In a long article in yesterday’s Guardian, the investigative food journalist Joanna Blythman, a regular contributor to Slow Food publications, questioned the wisdom of the intensive cultivation of oilseed rape in Britain’s fields.
She describes a train journey from London to her native Edinburgh in which Lincolnshire, Yorkshire, Northumbria and the Scottish borders in particular are characterized by a ‘proliferation of Day-Glo yellow plantations’.
Oilseed rape, virtually unknown in Britain in the 1970s, is now the nation’s third arable crop, and according to Department for the Environment, Food and Rural Affairs (Defra) figures, cultivation has increased by 17% in the last year alone.
Oilseed is popular with farmers because the demand for it is high. Traditionally used to make cooking oil, margarine, cattle feed, candles, soaps, plastics, polymers and lubricants, it has now become successful as a biofuel, and recently even ‘extra virgin rapeseed oil’ has hit the market.
On its website, the Cambridgeshire producer Munns claims: ‘The future is golden. The popularity of cold-pressed rapeseed oil is set to soar as more people come to recognise the health benefits and quality when compared with olive oil. We believe that it will quickly become a favourite with discerning chefs, as it establishes itself as the really healthy local option.’

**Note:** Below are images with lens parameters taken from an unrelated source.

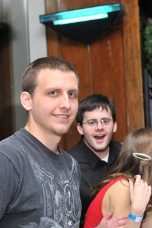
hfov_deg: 18.7
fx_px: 462
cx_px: 57
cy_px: 115
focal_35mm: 73
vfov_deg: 27.7
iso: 1000
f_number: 4.5
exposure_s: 1/100
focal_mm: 48
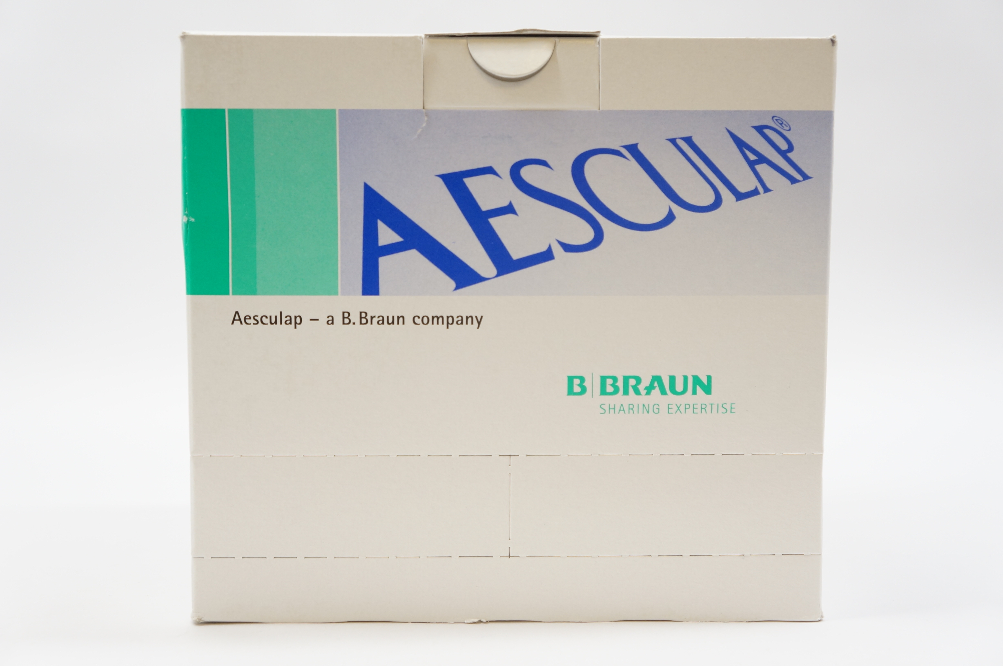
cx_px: 502
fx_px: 1211
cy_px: 333
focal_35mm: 44
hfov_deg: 45.0
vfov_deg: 30.8
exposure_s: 1/60
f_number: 5
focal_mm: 29
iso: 400
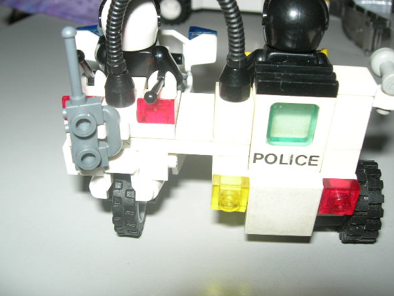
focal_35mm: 41
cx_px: 182
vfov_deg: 35.1
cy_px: 143
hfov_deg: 45.7
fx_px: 467
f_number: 4.8
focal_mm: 7.8
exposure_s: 1/60.1
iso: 64
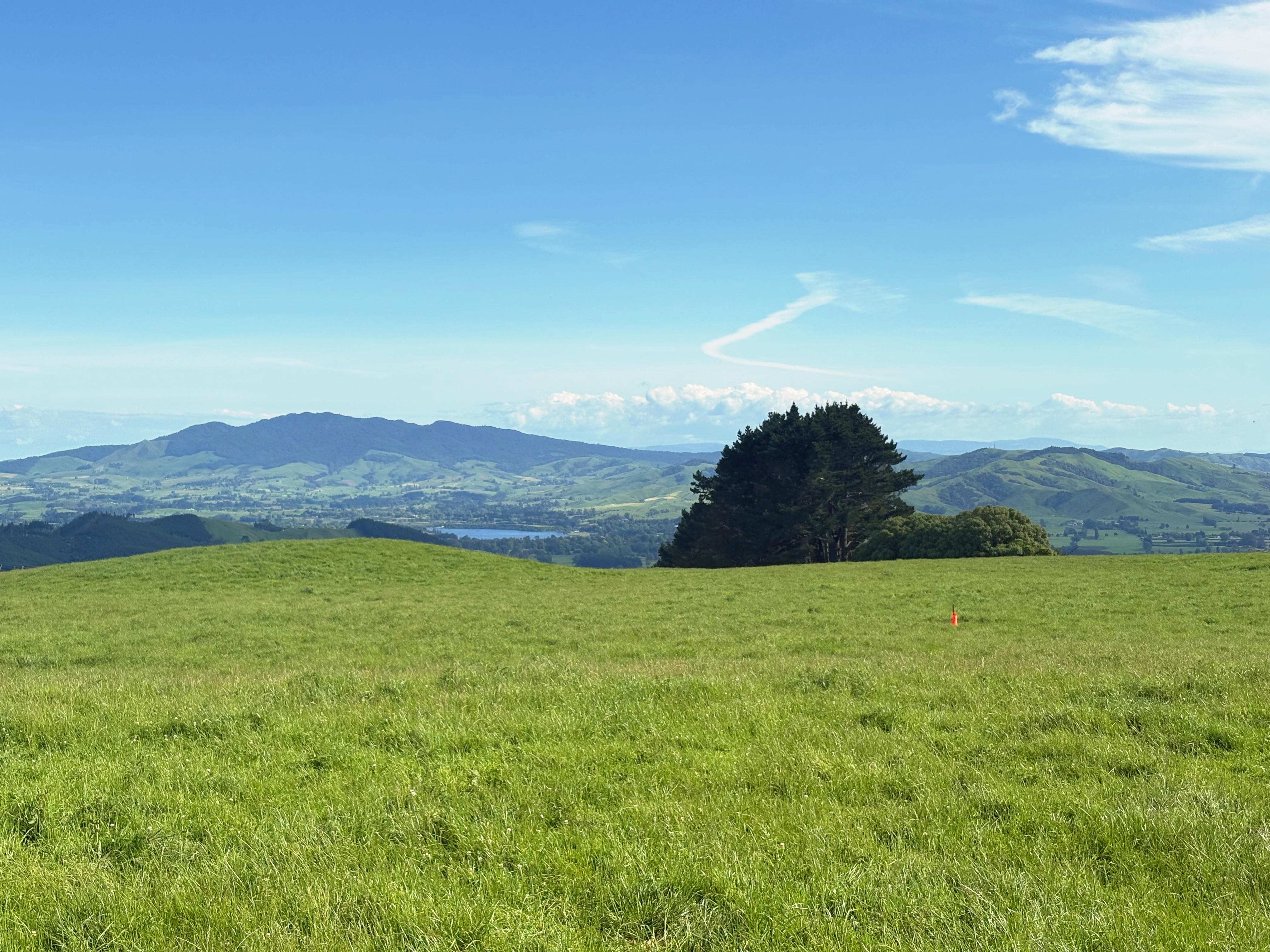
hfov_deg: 36.8
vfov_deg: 28.0
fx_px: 1908
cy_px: 476
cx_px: 635
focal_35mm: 52
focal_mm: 5.96
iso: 32
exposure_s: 1/3831
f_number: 1.6
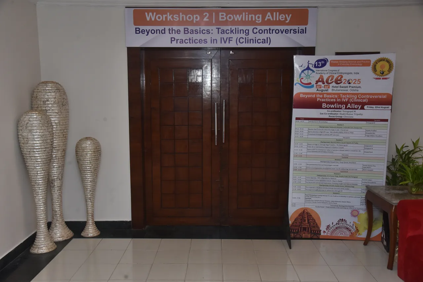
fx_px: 376
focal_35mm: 32
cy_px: 141
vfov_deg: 41.1
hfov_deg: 58.7
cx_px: 212
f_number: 6.3
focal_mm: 32
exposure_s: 1/125
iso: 1250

For her part, Joanna Blythman believes that, ‘… anyone accustomed to extra virgin olive or nut oils may be distinctly underwhelmed. In my opinion, it has a dry, tinny, bitter aftertaste’.
She also suggests that the crop may generate negative ecological consequences. ‘Greedy for nutrients and notoriously dependent on nitrogen-rich fertilisers,’ she writes, ‘oilseed rape is among the worst arable crops for leaching nitrates into waterways and polluting aquifers. It is one of the crops that led to the setting up of nitrate sensitive areas and nitrate vulnerable zones across the EU.’
She goes on to express concern at some of the chemicals used in the growing of oilseed rape and suggests that the crop may have adverse effects on health in the form of respiratory difficulties and eye complaints.
‘The more yellow our landscape becomes, the more our nagging concerns about this newcomer crop may grow to match its spread,’ concludes Blythman.